MAMMA CHE COZZE! (COZZE GRATINATE)

“Mamma che cozze”, ovvero le cozze come le faceva mia Mamma. Avendo già detto la stessa cosa per l’ impepata di cozze, potrebbe sembrare che mia Mamma mi abbia cresciuto a cozze 🙂 . In realtà questi due modi di cuocere le cozze erano gli unici due che mia Mamma utilizzava. Detto questo, Mamma non era una cuoca al livello di zia Mimma e zia Rosina, le cuoche della famiglia ma, faceva per noi qualsiasi cosa con così tanto amore che, qualsiasi suo piatto risultava speciale.

INGREDIENTI:

cozze –  grandi, le mie erano di Ferrara ma, forse, quelle di Olbia sono più adatte per questa preparazione, perchè sono più grandi.

pane secco – grattugiato.

formaggio parmigiano – grattugiato.

 prezzemolo – il classico, non riccio. Finemente tritato. Utilizzate solo le foglie, evitate i rametti, si trita velocemente mettendo le foglie in un tazza e dandoci dentro con le forbici. Le verdure andrebbero trattate con lame di ceramica ma, sinceramente, in questo caso, il gioco vale la candela.

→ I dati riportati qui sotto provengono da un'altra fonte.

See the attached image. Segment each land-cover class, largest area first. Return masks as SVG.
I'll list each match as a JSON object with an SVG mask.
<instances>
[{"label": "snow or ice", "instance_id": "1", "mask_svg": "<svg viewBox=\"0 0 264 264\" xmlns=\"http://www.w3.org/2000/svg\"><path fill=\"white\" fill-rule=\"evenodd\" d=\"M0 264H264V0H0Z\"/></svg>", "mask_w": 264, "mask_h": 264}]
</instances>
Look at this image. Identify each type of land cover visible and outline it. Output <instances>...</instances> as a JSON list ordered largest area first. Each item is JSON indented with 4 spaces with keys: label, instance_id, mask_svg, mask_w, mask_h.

aglio – se utilizzate gli spicchi di aglio, secco o fresco,  come dovrebbe essere, se non volete addentare i pezzetti di aglio mangiando le cozze, utilizzate uno spremi aglio e incorporate il succo e le sole fibre che passano dal setaccio. In alternativa per diffondere in maniera più omogeneo questo ingrediente nel composto, utilizzate l’ aglio secco in polvere.

peperoncino rosso – in polvere, dolce, la denominazione più interregionale è paprika dolce. Potete aggiungere anche un pò di quello piccante, se gradite.

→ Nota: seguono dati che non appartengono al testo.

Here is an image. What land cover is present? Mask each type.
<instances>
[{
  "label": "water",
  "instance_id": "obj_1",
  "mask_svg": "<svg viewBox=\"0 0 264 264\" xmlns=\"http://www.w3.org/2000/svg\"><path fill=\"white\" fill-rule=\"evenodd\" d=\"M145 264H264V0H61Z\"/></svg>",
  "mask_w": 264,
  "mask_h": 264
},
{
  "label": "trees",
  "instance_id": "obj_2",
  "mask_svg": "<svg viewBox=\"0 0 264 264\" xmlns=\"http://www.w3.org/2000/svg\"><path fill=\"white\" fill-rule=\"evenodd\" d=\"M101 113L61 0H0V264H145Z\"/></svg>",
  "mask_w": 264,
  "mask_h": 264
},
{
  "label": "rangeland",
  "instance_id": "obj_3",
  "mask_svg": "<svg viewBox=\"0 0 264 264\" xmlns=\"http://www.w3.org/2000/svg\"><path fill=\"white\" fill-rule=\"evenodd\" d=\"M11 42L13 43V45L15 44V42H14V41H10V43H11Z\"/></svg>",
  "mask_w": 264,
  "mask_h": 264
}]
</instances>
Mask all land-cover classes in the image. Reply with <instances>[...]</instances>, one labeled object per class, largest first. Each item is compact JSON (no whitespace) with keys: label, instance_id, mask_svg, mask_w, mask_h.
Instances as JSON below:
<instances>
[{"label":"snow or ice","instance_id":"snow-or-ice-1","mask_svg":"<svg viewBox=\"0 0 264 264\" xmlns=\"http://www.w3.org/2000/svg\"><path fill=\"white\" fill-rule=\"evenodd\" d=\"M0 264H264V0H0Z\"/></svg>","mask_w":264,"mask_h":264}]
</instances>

pepe nero – finemente tritato.

olio di oliva extravergine – del sud.

Pulite le cozze eliminando la barbetta ed eventuali residui di calcare sul guscio. La barbetta va strappata con gesto deciso afferrandola il più vicino possibile al guscio, per evitare di tirar via pezzi del mellusco. I residui calcarei si eliminano con un coltello, come se doveste affilarne la lama.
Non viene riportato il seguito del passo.